The darkness sucked the politicians in the most, gripped by shadowy hands and fear.
It was how they would spend their next life.
I didn’t get to choose. As a reaper, my job was simple.
Bring them to the door so they could walk through.
I could sense things about people. I knew this woman’s entire life had been about protecting others.
She paid the price for it. But she wasn’t sorry.
Quite the opposite. She was happy to die for the cause.
She was good at protecting others. So good that she’d become a secret the government kept in its back pocket.
Her biggest flaw in life was following orders without question.
She’d done so blindly.
I knew her afterlife would be ideal. It was different for everyone. Most of the time, it meant something natural, like a forest or an ocean. Sometimes it was unique. One man’s afterlife was an endless arcade. Another woman wanted a library full of books, an endless supply of coffee, and cats.
She laid her head on my shoulder, and I let her. Her tears soaked into my robe, then disappeared. It took her a few minutes to stop crying. The tears seemed to help. “What comes next?”
“I’ll escort you into the afterlife.”
“What’s the afterlife like?” She kept her hands in her lap.
Reapers didn’t really know beyond what we saw when the door opened. I still wanted to answer as best as I could. “It’s different for everyone. It depends on what you desire. How do you want to spend your next life?”
“With my wife, Lisa. We have two dogs.” Her voice wavered, and her chin trembled. “The last thing she said to me was, ‘Nora, don’t you die on me.’ She made me promise, and what did I do? The one thing she told me not to do.”
Before I left the house, Phin had said something similar. “My partner told me to be careful this morning. I don’t like leaving him.”
“I don’t like to leave Lisa either.” She let out a watery laugh and shook her head. “I always do what she tells me not to do.”
I stood and held out my hand.

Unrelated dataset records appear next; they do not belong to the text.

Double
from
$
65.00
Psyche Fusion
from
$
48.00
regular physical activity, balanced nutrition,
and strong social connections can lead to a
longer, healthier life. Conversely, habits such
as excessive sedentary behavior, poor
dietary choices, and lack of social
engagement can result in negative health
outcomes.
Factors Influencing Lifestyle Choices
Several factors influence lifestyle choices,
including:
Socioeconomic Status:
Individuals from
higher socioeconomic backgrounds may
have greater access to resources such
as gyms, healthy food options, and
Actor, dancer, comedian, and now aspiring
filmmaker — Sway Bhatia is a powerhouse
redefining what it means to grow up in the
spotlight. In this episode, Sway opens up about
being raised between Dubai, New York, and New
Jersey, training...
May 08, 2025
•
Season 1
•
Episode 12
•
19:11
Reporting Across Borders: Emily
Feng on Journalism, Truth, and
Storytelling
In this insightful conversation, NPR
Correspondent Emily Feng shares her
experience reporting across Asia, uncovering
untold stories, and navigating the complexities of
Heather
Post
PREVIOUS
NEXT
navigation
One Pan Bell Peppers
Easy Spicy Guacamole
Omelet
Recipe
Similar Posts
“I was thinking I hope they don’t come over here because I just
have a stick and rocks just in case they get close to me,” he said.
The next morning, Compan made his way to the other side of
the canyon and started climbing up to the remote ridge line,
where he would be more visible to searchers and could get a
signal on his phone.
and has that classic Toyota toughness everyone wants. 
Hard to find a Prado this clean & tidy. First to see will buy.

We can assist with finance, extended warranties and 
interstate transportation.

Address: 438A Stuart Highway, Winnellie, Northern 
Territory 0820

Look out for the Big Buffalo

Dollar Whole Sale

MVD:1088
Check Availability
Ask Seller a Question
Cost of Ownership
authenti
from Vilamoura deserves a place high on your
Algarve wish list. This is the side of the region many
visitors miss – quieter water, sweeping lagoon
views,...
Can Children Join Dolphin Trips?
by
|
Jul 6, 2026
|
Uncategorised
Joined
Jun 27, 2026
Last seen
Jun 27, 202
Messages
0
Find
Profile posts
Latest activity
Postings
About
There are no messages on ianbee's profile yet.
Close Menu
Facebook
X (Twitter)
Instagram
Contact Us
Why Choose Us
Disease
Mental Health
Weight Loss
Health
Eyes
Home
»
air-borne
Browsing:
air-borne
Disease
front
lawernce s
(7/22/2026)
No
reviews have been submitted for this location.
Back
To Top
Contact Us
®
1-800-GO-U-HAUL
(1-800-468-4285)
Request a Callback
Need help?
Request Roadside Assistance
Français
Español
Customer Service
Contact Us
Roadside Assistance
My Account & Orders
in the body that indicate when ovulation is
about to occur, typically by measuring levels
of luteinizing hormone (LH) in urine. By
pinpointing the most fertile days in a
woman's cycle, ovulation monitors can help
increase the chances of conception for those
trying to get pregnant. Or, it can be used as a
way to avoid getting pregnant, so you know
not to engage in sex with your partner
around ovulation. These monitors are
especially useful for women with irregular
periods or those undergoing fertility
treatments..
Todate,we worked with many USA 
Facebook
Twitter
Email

She took it, and I pulled her up. “You’ll see her again if she chooses it.”
“I bet she’s so mad at me.”
I rested my hand on her shoulder. “Maybe at first, but then she’ll remember she loves you. That’s when she’ll embrace the pain of losing you.”
As I escorted Nora into the Between, my gaze caught movement outside the window. Donn strolled along Main Street’s sidewalks as if taking in the shops.
If there had been any doubt in my mind that the souls gathering in Hollowbrook were Donn’s doing, seeing him squashed it.
He had a reason for bringing all the souls to Hollowbrook.
He was forcing us to do our job, whether we liked it or not, and that wasn’t a bad thing.
Reapers wanted to reap. I could safely speak for both of us.
Phin and Morgana loved their jobs, too. Even Hale liked working for the Bureau, even though he wasn’t a reaper.
At least not technically. Bringing them to us worked out great, but that still didn’t explain why Donn was in Hollowbrook.